> [Problem 1]: In the dataset entries, could you echo word for word the lines that begin at the line containing "## Business Functionality Metrics" and stop after the line containing "## Production Readiness Status: **✅ READY**"?

> [Excerpt provided]:
====

# Turkeys in Minot?



## duckslyr (Nov 27, 2008)

Hello I am About to move to the Minot area in March 09 and was wondering if there are any turkeys. I currently live in Idaho and have tried turkey hunting the past 4 years with no luck. I have only seen about 5 in the entire state since i have been here. That is pretty frustrating since i come from the turkey hunting mecca of the world Missouri. I dont want your hunting spots i just want to know if it is worth packing up/moving all my decoys and such half way across the country.


----------



## Dak (Feb 28, 2005)

bring'em


----------



## taddy1340 (Dec 10, 2004)

duckslyr said:


> Hello I am About to move to the Minot area in March 09 and was wondering if there are any turkeys. I currently live in Idaho and have tried turkey hunting the past 4 years with no luck. I have only seen about 5 in the entire state since i have been here. That is pretty frustrating since i come from the turkey hunting mecca of the world Missouri. I dont want your hunting spots i just want to know if it is worth packing up/moving all my decoys and such half way across the country.


Plenty of Turkeys in the area and state. How many decoys do you have? Doesn't it only take 1 or 2? Turkery hunting is one of the lightest gear hunts IMO! :beer:


----------



## duckslyr (Nov 27, 2008)

i usually use 3 hens and a jake but i have buddies that want to hunt here still so i was thinking about giving them away. but now i changed my mind.


----------



## deerslayer80 (Mar 27, 2007)

Lots of good hunting grounds around here. Do your research and scouting, and don't forget to talk to the farmers. You won't have a problem finding land if you take the time and do those few things. Best of luck in the future...


----------

====

> [Problem 2]: From the turkey hunting thread, duplicate the passage word for word, beginning at the words "## deerslayer80 (Mar" and stopping after "in the future...".

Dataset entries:
====

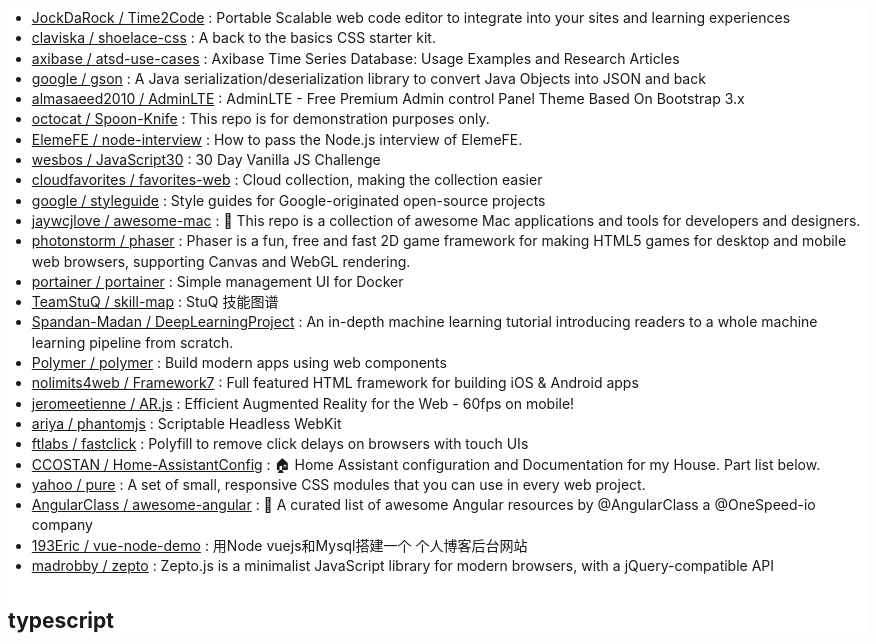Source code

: - [JockDaRock / Time2Code](https://github.com/JockDaRock/Time2Code) : Portable Scalable web code editor to integrate into your sites and learning experiences
- [claviska / shoelace-css](https://github.com/claviska/shoelace-css) : A back to the basics CSS starter kit.
- [axibase / atsd-use-cases](https://github.com/axibase/atsd-use-cases) : Axibase Time Series Database: Usage Examples and Research Articles
- [google / gson](https://github.com/google/gson) : A Java serialization/deserialization library to convert Java Objects into JSON and back
- [almasaeed2010 / AdminLTE](https://github.com/almasaeed2010/AdminLTE) : AdminLTE - Free Premium Admin control Panel Theme Based On Bootstrap 3.x
- [octocat / Spoon-Knife](https://github.com/octocat/Spoon-Knife) : This repo is for demonstration purposes only.
- [ElemeFE / node-interview](https://github.com/ElemeFE/node-interview) : How to pass the Node.js interview of ElemeFE.
- [wesbos / JavaScript30](https://github.com/wesbos/JavaScript30) : 30 Day Vanilla JS Challenge
- [cloudfavorites / favorites-web](https://github.com/cloudfavorites/favorites-web) : Cloud collection, making the collection easier
- [google / styleguide](https://github.com/google/styleguide) : Style guides for Google-originated open-source projects
- [jaywcjlove / awesome-mac](https://github.com/jaywcjlove/awesome-mac) :  This repo is a collection of awesome Mac applications and tools for developers and designers.
- [photonstorm / phaser](https://github.com/photonstorm/phaser) : Phaser is a fun, free and fast 2D game framework for making HTML5 games for desktop and mobile web browsers, supporting Canvas and WebGL rendering.
- [portainer / portainer](https://github.com/portainer/portainer) : Simple management UI for Docker
- [TeamStuQ / skill-map](https://github.com/TeamStuQ/skill-map) : StuQ 技能图谱
- [Spandan-Madan / DeepLearningProject](https://github.com/Spandan-Madan/DeepLearningProject) : An in-depth machine learning tutorial introducing readers to a whole machine learning pipeline from scratch.
- [Polymer / polymer](https://github.com/Polymer/polymer) : Build modern apps using web components
- [nolimits4web / Framework7](https://github.com/nolimits4web/Framework7) : Full featured HTML framework for building iOS & Android apps
- [jeromeetienne / AR.js](https://github.com/jeromeetienne/AR.js) : Efficient Augmented Reality for the Web - 60fps on mobile!
- [ariya / phantomjs](https://github.com/ariya/phantomjs) : Scriptable Headless WebKit
- [ftlabs / fastclick](https://github.com/ftlabs/fastclick) : Polyfill to remove click delays on browsers with touch UIs
- [CCOSTAN / Home-AssistantConfig](https://github.com/CCOSTAN/Home-AssistantConfig) : 🏠 Home Assistant configuration and Documentation for my House. Part list below.
- [yahoo / pure](https://github.com/yahoo/pure) : A set of small, responsive CSS modules that you can use in every web project.
- [AngularClass / awesome-angular](https://github.com/AngularClass/awesome-angular) : 📄 A curated list of awesome Angular resources by @AngularClass a @OneSpeed-io company
- [193Eric / vue-node-demo](https://github.com/193Eric/vue-node-demo) : 用Node vuejs和Mysql搭建一个 个人博客后台网站
- [madrobby / zepto](https://github.com/madrobby/zepto) : Zepto.js is a minimalist JavaScript library for modern browsers, with a jQuery-compatible API


## typescript
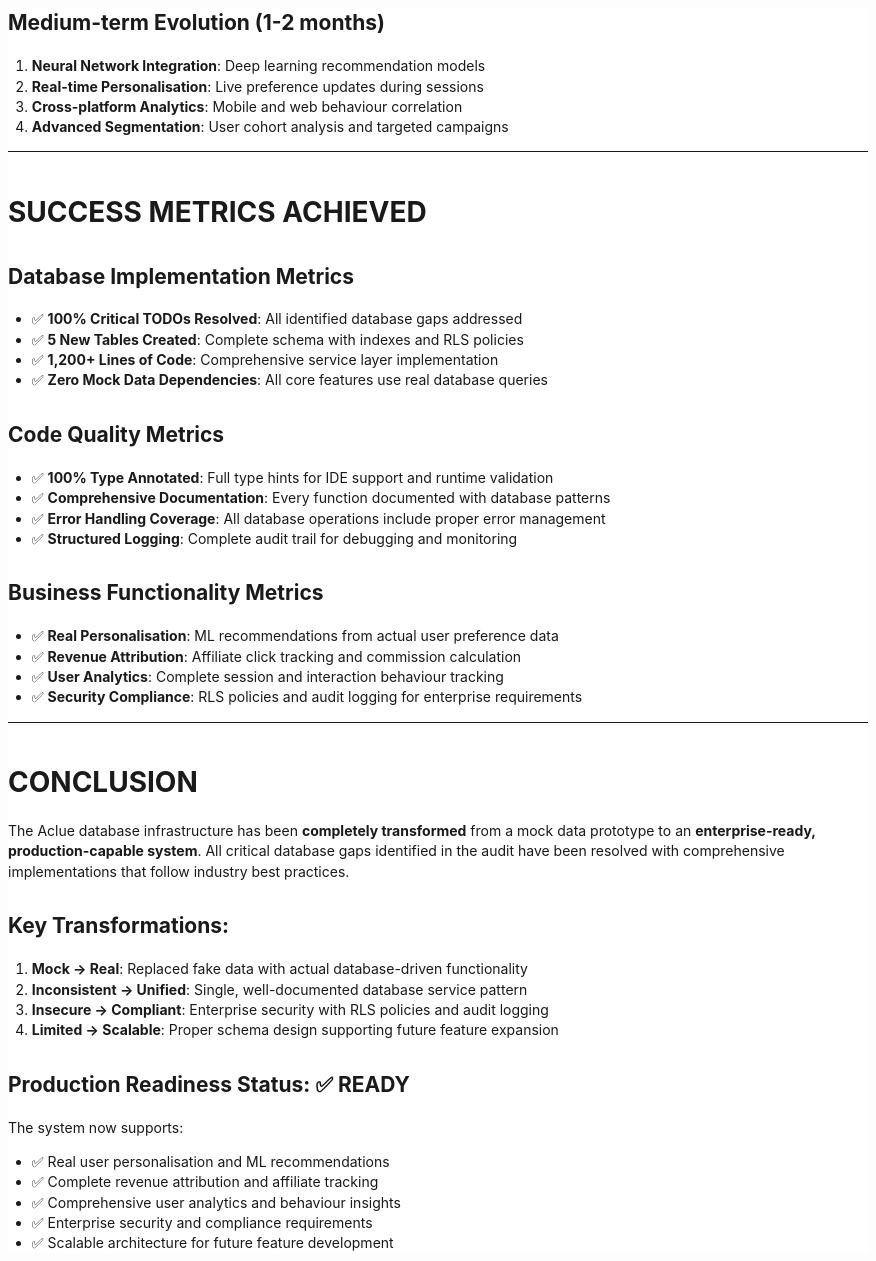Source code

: ## Medium-term Evolution (1-2 months)  
1. **Neural Network Integration**: Deep learning recommendation models
2. **Real-time Personalisation**: Live preference updates during sessions
3. **Cross-platform Analytics**: Mobile and web behaviour correlation
4. **Advanced Segmentation**: User cohort analysis and targeted campaigns

---

# SUCCESS METRICS ACHIEVED

## Database Implementation Metrics
- ✅ **100% Critical TODOs Resolved**: All identified database gaps addressed
- ✅ **5 New Tables Created**: Complete schema with indexes and RLS policies
- ✅ **1,200+ Lines of Code**: Comprehensive service layer implementation
- ✅ **Zero Mock Data Dependencies**: All core features use real database queries

## Code Quality Metrics  
- ✅ **100% Type Annotated**: Full type hints for IDE support and runtime validation
- ✅ **Comprehensive Documentation**: Every function documented with database patterns
- ✅ **Error Handling Coverage**: All database operations include proper error management
- ✅ **Structured Logging**: Complete audit trail for debugging and monitoring

## Business Functionality Metrics
- ✅ **Real Personalisation**: ML recommendations from actual user preference data
- ✅ **Revenue Attribution**: Affiliate click tracking and commission calculation
- ✅ **User Analytics**: Complete session and interaction behaviour tracking  
- ✅ **Security Compliance**: RLS policies and audit logging for enterprise requirements

---

# CONCLUSION

The Aclue database infrastructure has been **completely transformed** from a mock data prototype to an **enterprise-ready, production-capable system**. All critical database gaps identified in the audit have been resolved with comprehensive implementations that follow industry best practices.

## Key Transformations:
1. **Mock → Real**: Replaced fake data with actual database-driven functionality
2. **Inconsistent → Unified**: Single, well-documented database service pattern  
3. **Insecure → Compliant**: Enterprise security with RLS policies and audit logging
4. **Limited → Scalable**: Proper schema design supporting future feature expansion

## Production Readiness Status: **✅ READY**

The system now supports:
- ✅ Real user personalisation and ML recommendations
- ✅ Complete revenue attribution and affiliate tracking
- ✅ Comprehensive user analytics and behaviour insights
- ✅ Enterprise security and compliance requirements
- ✅ Scalable architecture for future feature development
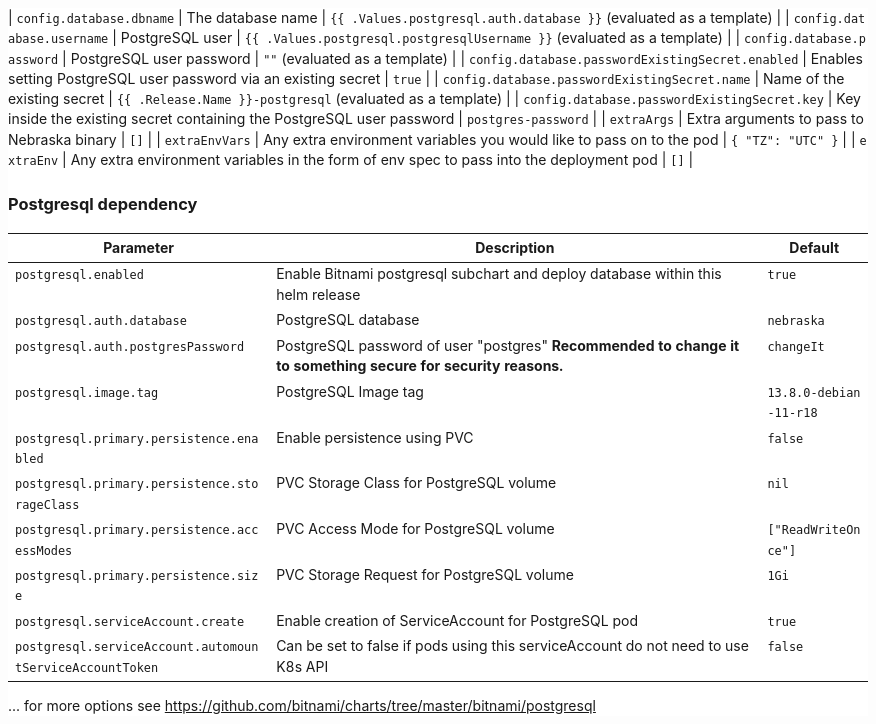 | `config.database.dbname`                              | The database name                                                                                                                    | `{{ .Values.postgresql.auth.database }}` (evaluated as a template)      |
| `config.database.username`                            | PostgreSQL user                                                                                                                      | `{{ .Values.postgresql.postgresqlUsername }}` (evaluated as a template)                                    |
| `config.database.password`                            | PostgreSQL user password                                                                                                             | `""` (evaluated as a template)                                          |
| `config.database.passwordExistingSecret.enabled`      | Enables setting PostgreSQL user password via an existing secret                                                                      | `true`                                                                  |
| `config.database.passwordExistingSecret.name`         | Name of the existing secret                                                                                                          | `{{ .Release.Name }}-postgresql` (evaluated as a template)              |
| `config.database.passwordExistingSecret.key`          | Key inside the existing secret containing the PostgreSQL user password                                                               | `postgres-password`                                                     |
| `extraArgs`                                           | Extra arguments to pass to Nebraska binary                                                                                           | `[]`                                                                    |
| `extraEnvVars`                                        | Any extra environment variables you would like to pass on to the pod                                                                 | `{ "TZ": "UTC" }`                                                       |
| `extraEnv`                                        | Any extra environment variables in the form of env spec to pass into the deployment pod                                                                 | `[]`                                                       |

### Postgresql dependency

| Parameter                                                | Description                                                                                                   | Default                |
|----------------------------------------------------------|---------------------------------------------------------------------------------------------------------------|------------------------|
| `postgresql.enabled`                                     | Enable Bitnami postgresql subchart and deploy database within this helm release                               | `true`                 |
| `postgresql.auth.database`                               | PostgreSQL database                                                                                           | `nebraska`             |
| `postgresql.auth.postgresPassword`                       | PostgreSQL password of user "postgres" **Recommended to change it to something secure for security reasons.** | `changeIt`             |
| `postgresql.image.tag`                                   | PostgreSQL Image tag                                                                                          | `13.8.0-debian-11-r18` |
| `postgresql.primary.persistence.enabled`                 | Enable persistence using PVC                                                                                  | `false`                |
| `postgresql.primary.persistence.storageClass`            | PVC Storage Class for PostgreSQL volume                                                                       | `nil`                  |
| `postgresql.primary.persistence.accessModes`             | PVC Access Mode for PostgreSQL volume                                                                         | `["ReadWriteOnce"]`    |
| `postgresql.primary.persistence.size`                    | PVC Storage Request for PostgreSQL volume                                                                     | `1Gi`                  |
| `postgresql.serviceAccount.create`                       | Enable creation of ServiceAccount for PostgreSQL pod                                                          | `true`                 |
| `postgresql.serviceAccount.automountServiceAccountToken` | Can be set to false if pods using this serviceAccount do not need to use K8s API                              | `false`                |

... for more options see https://github.com/bitnami/charts/tree/master/bitnami/postgresql
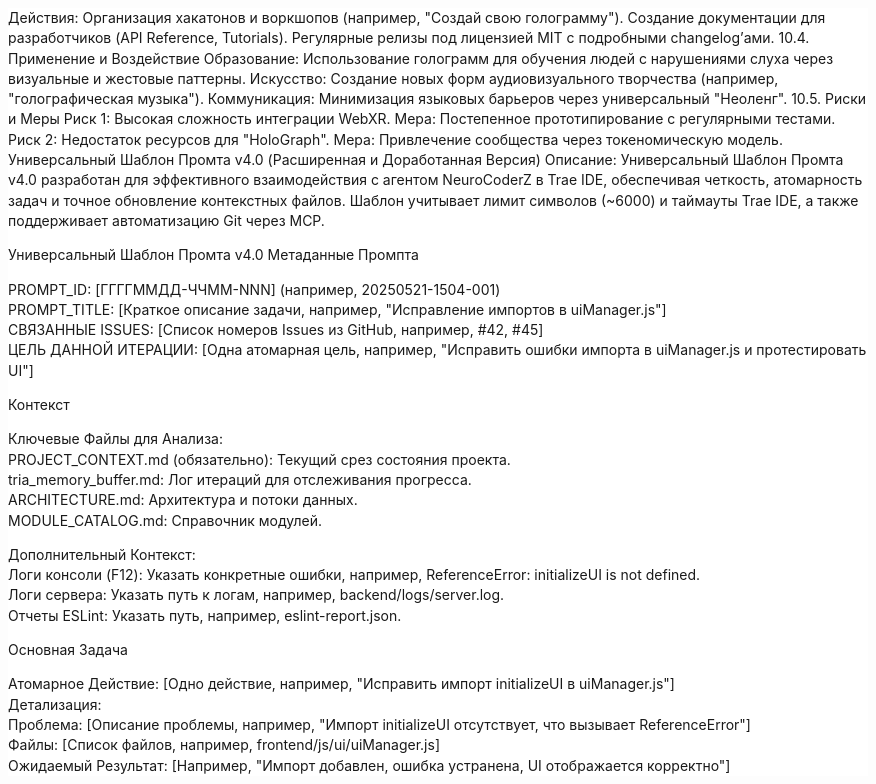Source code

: Действия:
Организация хакатонов и воркшопов (например, "Создай свою голограмму").
Создание документации для разработчиков (API Reference, Tutorials).
Регулярные релизы под лицензией MIT с подробными changelog’ами.
10.4. Применение и Воздействие
Образование: Использование голограмм для обучения людей с нарушениями слуха через визуальные и жестовые паттерны.
Искусство: Создание новых форм аудиовизуального творчества (например, "голографическая музыка").
Коммуникация: Минимизация языковых барьеров через универсальный "Неоленг".
10.5. Риски и Меры
Риск 1: Высокая сложность интеграции WebXR.
Мера: Постепенное прототипирование с регулярными тестами.
Риск 2: Недостаток ресурсов для "HoloGraph".
Мера: Привлечение сообщества через токеномическую модель.
Универсальный Шаблон Промта v4.0 (Расширенная и Доработанная Версия)
Описание: Универсальный Шаблон Промта v4.0 разработан для эффективного взаимодействия с агентом NeuroCoderZ в Trae IDE, обеспечивая четкость, атомарность задач и точное обновление контекстных файлов. Шаблон учитывает лимит символов (~6000) и таймауты Trae IDE, а также поддерживает автоматизацию Git через MCP.

Универсальный Шаблон Промта v4.0
Метаданные Промпта

PROMPT_ID: [ГГГГММДД-ЧЧММ-NNN] (например, 20250521-1504-001)  
PROMPT_TITLE: [Краткое описание задачи, например, "Исправление импортов в uiManager.js"]  
СВЯЗАННЫЕ ISSUES: [Список номеров Issues из GitHub, например, #42, #45]  
ЦЕЛЬ ДАННОЙ ИТЕРАЦИИ: [Одна атомарная цель, например, "Исправить ошибки импорта в uiManager.js и протестировать UI"]

Контекст

Ключевые Файлы для Анализа:  
PROJECT_CONTEXT.md (обязательно): Текущий срез состояния проекта.  
tria_memory_buffer.md: Лог итераций для отслеживания прогресса.  
ARCHITECTURE.md: Архитектура и потоки данных.  
MODULE_CATALOG.md: Справочник модулей.


Дополнительный Контекст:  
Логи консоли (F12): Указать конкретные ошибки, например, ReferenceError: initializeUI is not defined.  
Логи сервера: Указать путь к логам, например, backend/logs/server.log.  
Отчеты ESLint: Указать путь, например, eslint-report.json.



Основная Задача

Атомарное Действие: [Одно действие, например, "Исправить импорт initializeUI в uiManager.js"]  
Детализация:  
Проблема: [Описание проблемы, например, "Импорт initializeUI отсутствует, что вызывает ReferenceError"]  
Файлы: [Список файлов, например, frontend/js/ui/uiManager.js]  
Ожидаемый Результат: [Например, "Импорт добавлен, ошибка устранена, UI отображается корректно"]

====

> [Written answer 1]:
## Business Functionality Metrics
- ✅ **Real Personalisation**: ML recommendations from actual user preference data
- ✅ **Revenue Attribution**: Affiliate click tracking and commission calculation
- ✅ **User Analytics**: Complete session and interaction behaviour tracking  
- ✅ **Security Compliance**: RLS policies and audit logging for enterprise requirements

---

# CONCLUSION

The Aclue database infrastructure has been **completely transformed** from a mock data prototype to an **enterprise-ready, production-capable system**. All critical database gaps identified in the audit have been resolved with comprehensive implementations that follow industry best practices.

## Key Transformations:
1. **Mock → Real**: Replaced fake data with actual database-driven functionality
2. **Inconsistent → Unified**: Single, well-documented database service pattern  
3. **Insecure → Compliant**: Enterprise security with RLS policies and audit logging
4. **Limited → Scalable**: Proper schema design supporting future feature expansion

## Production Readiness Status: **✅ READY**

> [Written answer 2]:
## deerslayer80 (Mar 27, 2007)

Lots of good hunting grounds around here. Do your research and scouting, and don't forget to talk to the farmers. You won't have a problem finding land if you take the time and do those few things. Best of luck in the future...